Speed adjustment: theres a couple of adjustable rods to the brake/clutch pedal you can adjust- im assuming it has a variable pulley just in front of where you sit ( where the two belts hook to) - the variable pulley is pretty similar to a snowmobile clutch- depending where the belt rides on the pulley, the faster or slower it goes- further in the pulley it should speed up- further out , it slows down. Alot can also ride on the variable pulley itself- they have a tendency to freeze up with corrosion- they can be broken loose tho with some persuasion.

Brakes: this can also add to the slow issue. Usually this is also a common issue- aluminum brake caliper with steel pins- with disimilar metals corrode very easy and lock up. Its best to remove the caliper ( on the trans on the right side) two bolts and the nut holding the actuator arm on ( spray the bolts with PB blaster or rust buster- these also will corrode and break if not careful) - MTD's are notorious for thier wheels seizing on as well - you might not be able to remove it- itll make it easier to get to the caliper.

Once the caliper is off, i set it on solid ground or on a solid bench and gently tap on the metal pins ( to each side of the stud in the center) till they tap out- then i sand the pins and clean the holes on the caliper, use a dab of never seize and reassemble it - also use a dab of never seize on the bolts into the trans case.

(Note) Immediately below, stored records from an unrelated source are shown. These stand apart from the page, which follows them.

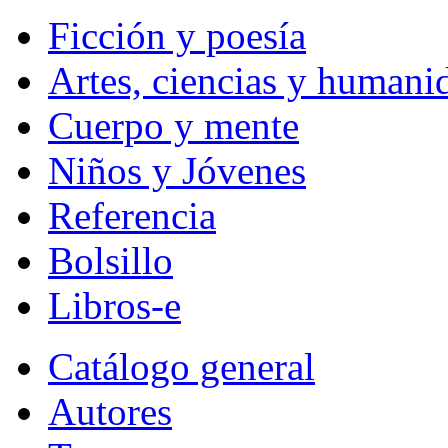
Ficción y poesía
Artes, ciencias y humani
Cuerpo y mente
Niños y Jóvenes
Referencia
Bolsillo
Libros-e
Catálogo general
Autores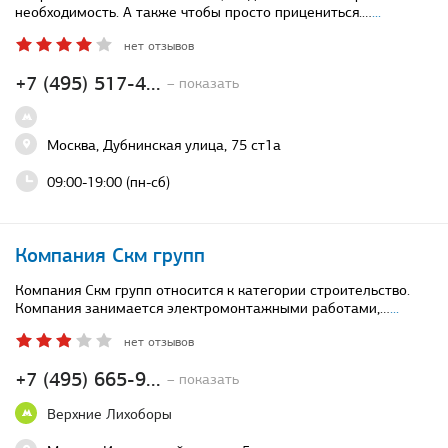
необходимость. А также чтобы просто прицениться.…
...
нет отзывов
+7 (495) 517-4...
– показать
Москва, Дубнинская улица, 75 ст1а
09:00-19:00 (пн-сб)
Компания Скм групп
Компания Скм групп относится к категории строительство.
Компания занимается электромонтажными работами,…
...
нет отзывов
+7 (495) 665-9...
– показать
Верхние Лихоборы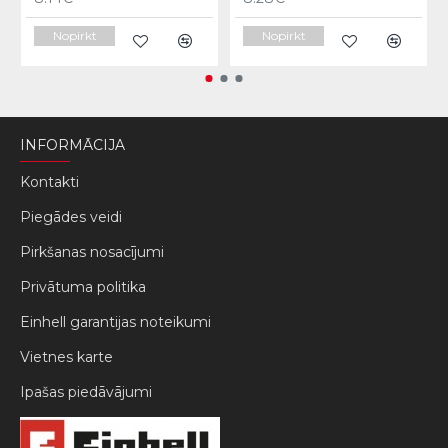
Nopirkt
Nopirkt
INFORMĀCIJA
Kontakti
Piegādes veidi
Pirkšanas nosacījumi
Privātuma politika
Einhell garantijas noteikumi
Vietnes karte
Ipašas piedāvājumi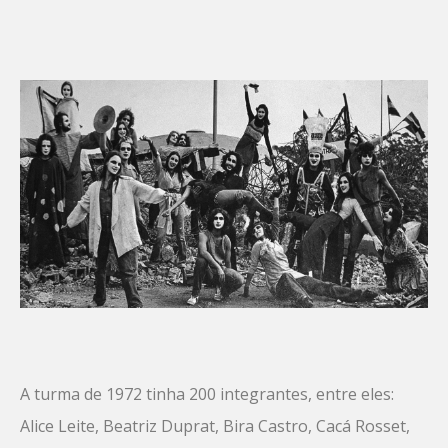
A turma de 1972 tinha 200 integrantes, entre eles:
Alice Leite, Beatriz Duprat, Bira Castro, Cacá Rosset,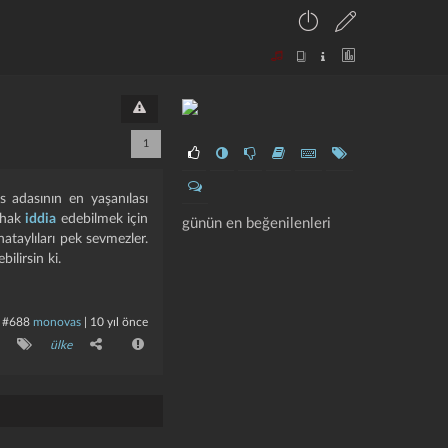
1
s adasının en yaşanılası
e hak
iddia
edebilmek için
günün en beğenilenleri
 hataylıları pek sevmezler.
ilirsin ki.
#688
monovas
|
10 yıl önce
ülke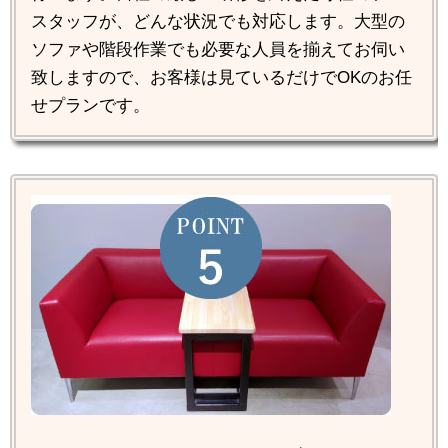
スタッフが、どんな状況でも対応します。大型の
ソファや階段作業でも必要な人員を揃えてお伺い
致しますので、お客様は見ているだけでOKのお任
せプランです。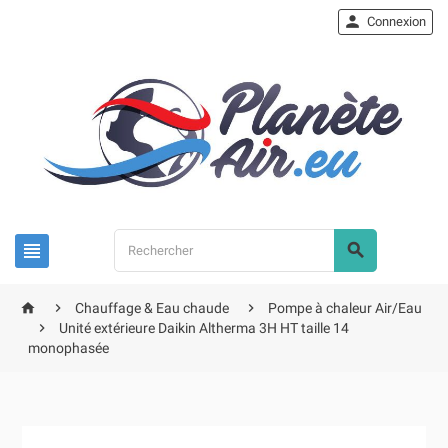

Connexion





Chauffage & Eau chaude
Pompe à chaleur Air/Eau

Unité extérieure Daikin Altherma 3H HT taille 14
monophasée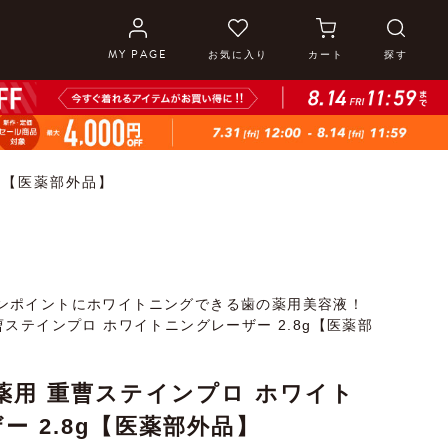
MY PAGE
お気に入り
カート
探す
g【医薬部外品】
ンポイントにホワイトニングできる歯の薬用美容液！
曹ステインプロ ホワイトニングレーザー 2.8g【医薬部
薬用 重曹ステインプロ ホワイト
ー 2.8g【医薬部外品】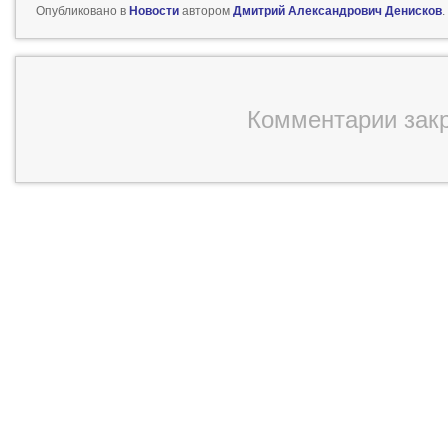
Опубликовано в
Новости
автором
Дмитрий Александрович Денисков
.
Комментарии зак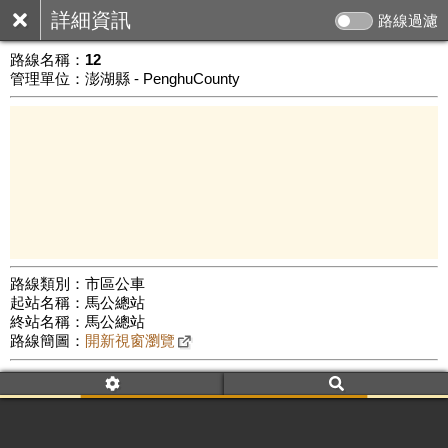
詳細資訊
路線過濾
路線名稱：
12
管理單位：澎湖縣 - PenghuCounty
路線類別：市區公車
起站名稱：馬公總站
3 km
終站名稱：馬公總站
公車數量: 累計2230、上線1410
Leaflet
|
©
Google Map
路線簡圖：
開新視窗瀏覽
附屬名稱：12
車頭描述：馬公
前寮[07:35]
附屬名稱：12A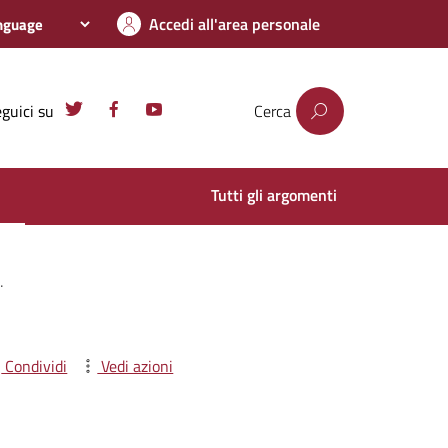
Accedi all'area personale
guici su
Cerca
Tutti gli argomenti
Condividi
Vedi azioni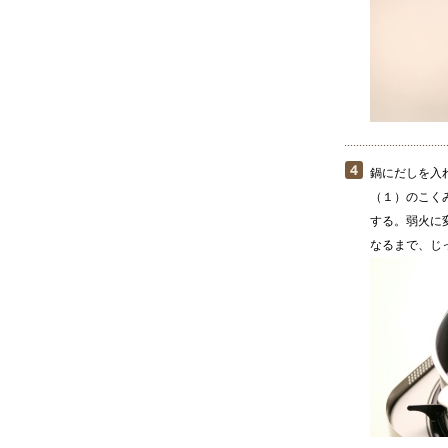
鍋にだしを入
（１）のこく
する。弱火に
なるまで、じ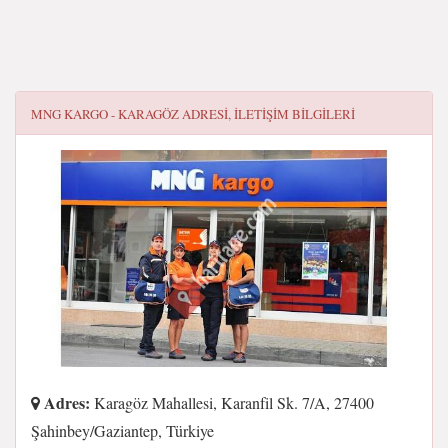
MNG KARGO - KARAGÖZ
ADRESI, ILETIŞIM BILGILERI
Adres:
Karagöz Mahallesi, Karanfil Sk. 7/A, 27400
Şahinbey/Gaziantep, Türkiye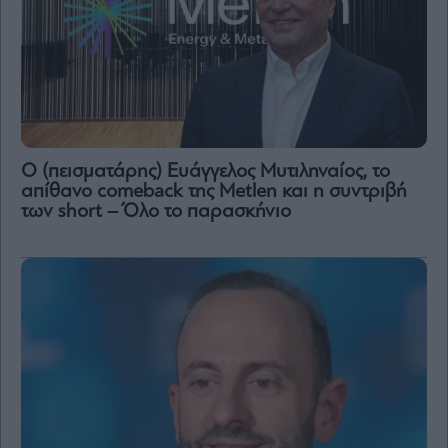
Ο (πεισματάρης) Ευάγγελος Μυτιληναίος, το
απίθανο comeback της Μetlen και η συντριβή
των short – Όλο το παρασκήνιο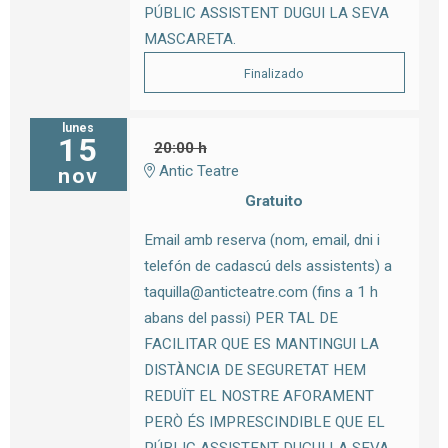
PÚBLIC ASSISTENT DUGUI LA SEVA
MASCARETA.
Finalizado
lunes
15
20:00 h
Antic Teatre
nov
Gratuito
Email amb reserva (nom, email, dni i
telefón de cadascú dels assistents) a
taquilla@anticteatre.com (fins a 1 h
abans del passi) PER TAL DE
FACILITAR QUE ES MANTINGUI LA
DISTÀNCIA DE SEGURETAT HEM
REDUÏT EL NOSTRE AFORAMENT
PERÒ ÉS IMPRESCINDIBLE QUE EL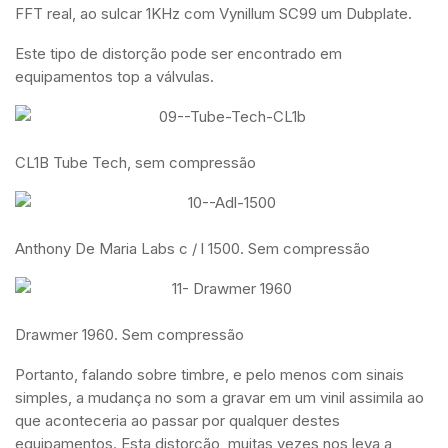
FFT real, ao sulcar 1KHz com Vynillum SC99 um Dubplate.
Este tipo de distorção pode ser encontrado em
equipamentos top a válvulas.
CL1B Tube Tech, sem compressão
Anthony De Maria Labs c / l 1500. Sem compressão
Drawmer 1960. Sem compressão
Portanto, falando sobre timbre, e pelo menos com sinais
simples, a mudança no som a gravar em um vinil assimila ao
que aconteceria ao passar por qualquer destes
equipamentos. Esta distorção, muitas vezes nos leva a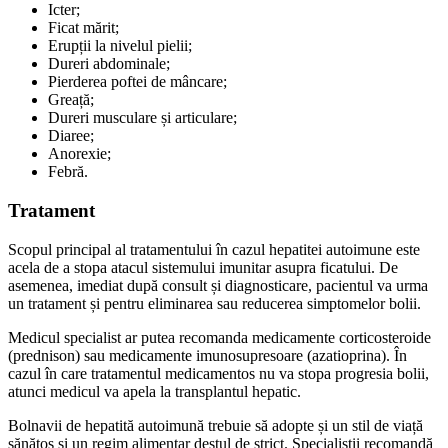
Icter;
Ficat mărit;
Erupții la nivelul pielii;
Dureri abdominale;
Pierderea poftei de mâncare;
Greață;
Dureri musculare și articulare;
Diaree;
Anorexie;
Febră.
Tratament
Scopul principal al tratamentului în cazul hepatitei autoimune este
acela de a stopa atacul sistemului imunitar asupra ficatului. De
asemenea, imediat după consult și diagnosticare, pacientul va urma
un tratament și pentru eliminarea sau reducerea simptomelor bolii.
Medicul specialist ar putea recomanda medicamente corticosteroide
(prednison) sau medicamente imunosupresoare (azatioprina). În
cazul în care tratamentul medicamentos nu va stopa progresia bolii,
atunci medicul va apela la transplantul hepatic.
Bolnavii de hepatită autoimună trebuie să adopte și un stil de viață
sănătos și un regim alimentar destul de strict. Specialiștii recomandă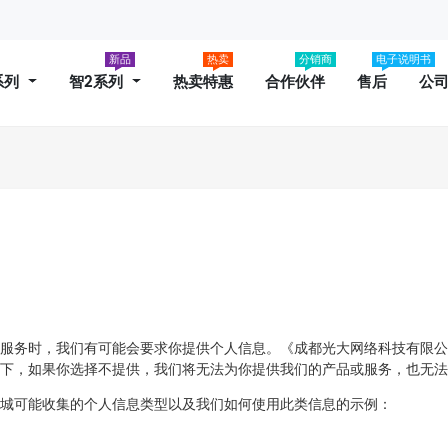
新品
热卖
分销商
电子说明书
系列
智2系列
热卖特惠
合作伙伴
售后
公
服务时，我们有可能会要求你提供个人信息。《成都光大网络科技有限公
下，如果你选择不提供，我们将无法为你提供我们的产品或服务，也无法
城可能收集的个人信息类型以及我们如何使用此类信息的示例：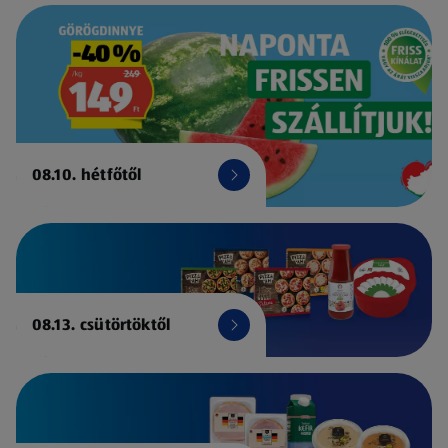
08.10. hétfőtől
08.13. csütörtöktől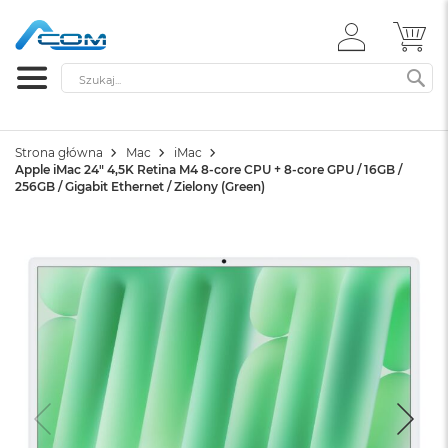
ZALOGUJ
MÓ
SIĘ
Szukaj
SZ
Strona główna
Mac
iMac
Apple iMac 24" 4,5K Retina M4 8-core CPU + 8-core GPU / 16GB /
256GB / Gigabit Ethernet / Zielony (Green)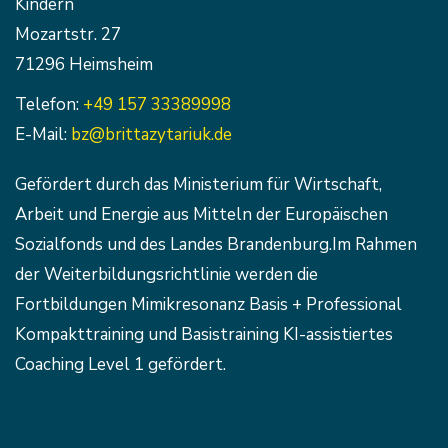
Kindern
Mozartstr. 27
71296 Heimsheim
Telefon:
+49 157 33389998
E-Mail:
bz@brittazytariuk.de
Gefördert durch das Ministerium für Wirtschaft,
Arbeit und Energie aus Mitteln der Europäischen
Sozialfonds und des Landes Brandenburg.Im Rahmen
der Weiterbildungsrichtlinie werden die
Fortbildungen Mimikresonanz Basis + Professional
Kompakttraining und Basistraining KI-assistiertes
Coaching Level 1 gefördert.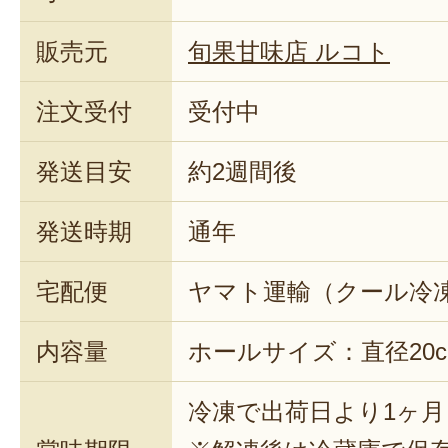
販売元
旬果甘味店 ルコト
注文受付
受付中
発送目安
約2週間後
発送時期
通年
宅配便
ヤマト運輸（クール冷
内容量
ホールサイズ：直径20c
冷凍で出荷日より1ヶ月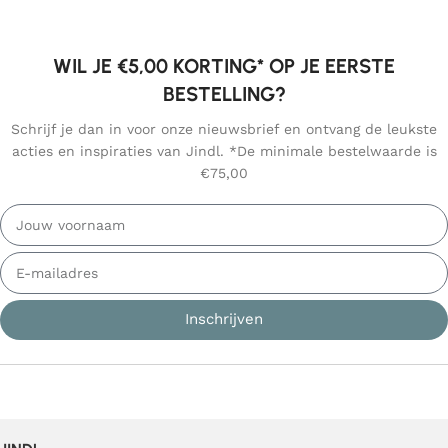
WIL JE €5,00 KORTING* OP JE EERSTE
BESTELLING?
Schrijf je dan in voor onze nieuwsbrief en ontvang de leukste
acties en inspiraties van Jindl. *De minimale bestelwaarde is
€75,00
Inschrijven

Reverse issue: sometimes debris gets onto the shifter pin ( that goes in and out of the case) theres a detent ball inside the case that regulates where the pin stops. a good coat of rust buster should work- work it back and forth- if it doesnt want to, then you might need to crack open the transmission and investigate further. Sometimes water gets inside and will rust the pieces. MTD doesnt put a whole lot of bennonite grease in their transaxles anyway- its possible.

Im not sure about those other issues.


----------



## briggs (Sep 2, 2010)

to me it sounds like a vapor lock check the vent in the fuel cap


----------